On Thursday, the House voted 263-159 for the Regulatory Flexibility Improvements Act (H.R. 527), which would require agencies to step up efforts to identify costs that new regulations could impose on small businesses, write the regulations in ways that reduce costs and increase input from small businesses in the process.
A Senate version of the accountability act, introduced by Sen. Rob Portman, R-Ohio, has not emerged from the Homeland Security and Governmental Affairs Committee.
"The Regulatory Flexibility Improvements Act responds to the administration's words about the need to protect small businesses from over-regulation," House Judiciary Committee Chairman Lamar Smith, R-Texas, said in a statement. "The bill makes carefully targeted reforms to the current law to ensure that agencies properly analyze how a new regulation will affect small businesses before adopting that regulation."
Rep. Sam Graves, R-Mo., cited several recent studies, including an October Gallup poll, that found complying with government regulations was the most important problem that small business owners faced.
"According to a 2010 Small Business Administration study, small firms bear a regulatory cost that is 36 percent higher than the cost of regulatory compliance for large businesses," said Graves, who chairs the Small Business Committee.
"Economic recovery begins with our small businesses, but this will not happen unless we rein in the mass of regulations coming from Washington," he said.
A White House statement issued before the vote Thursday said the Regulatory Flexibility Improvements Act "would impose unneeded and costly analytical and procedural requirements on agencies that would prevent them from performing their statutory responsibilities. It would also create needless regulatory and legal uncertainty and increase costs for businesses and further impede the implementation of common-sense protections for the American public."
Similar language was used in the White House critique of the Regulatory Accountability Act, charging that it would "require cumbersome 'formal' rule-making for a new category of rules, for which agencies would have to conduct quasi-adjudicatory proceedings. It would impose unnecessary new evidentiary standards as a condition of rule-making," the statement said. "It would subject the regulatory process to unneeded rounds of litigation . . . and undermine the executive branch's ability to adapt regulatory review to changing circumstances.

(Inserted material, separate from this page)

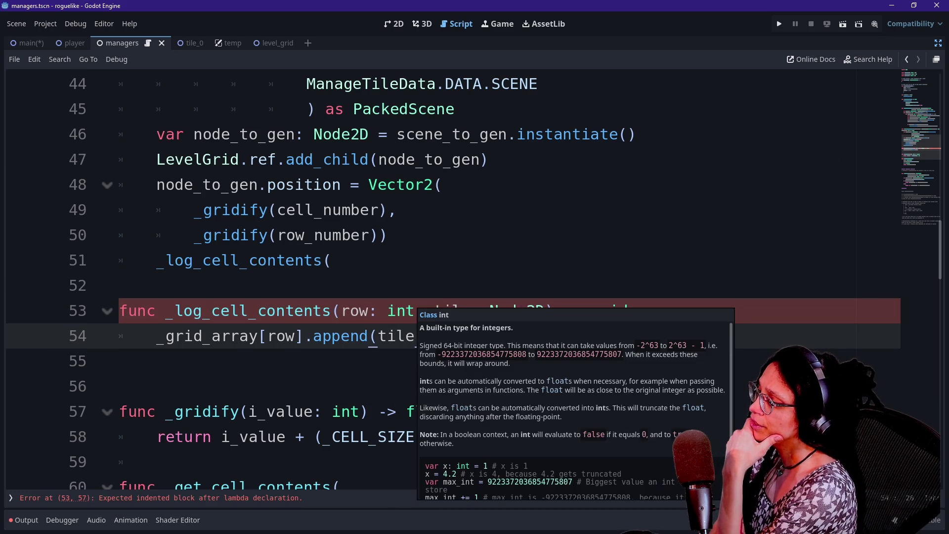
{"action": "left_click", "coordinate": [396, 311]}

The Obama administration argued that its "deep commitment to promoting small business" and relieving regulatory burdens is reflected in the president's January executive order.
The Regulatory Flexibility Improvements Act was blasted by Scott Slesinger, legislative director of the Natural Resources Defense Council. He told Government Executive it "has nothing to do with small business but gives large businesses the opportunity to hide behind small business in analyzing the impact." It also would "give the SBA power to hold up regulations, making it a super-regulator," he said.
The Regulatory Accountability Act drew equally harsh criticism from Katherine McFate, president of the nonprofit OMB Watch. She wrote in a blog that it would "mandate new, duplicative agency reviews; overturn established administrative law practices; give corporate interests countless new ways to influence, slow, or simply stop the rule-making process; and allow judges to substitute their own judgments for those of scientific experts and agency staff."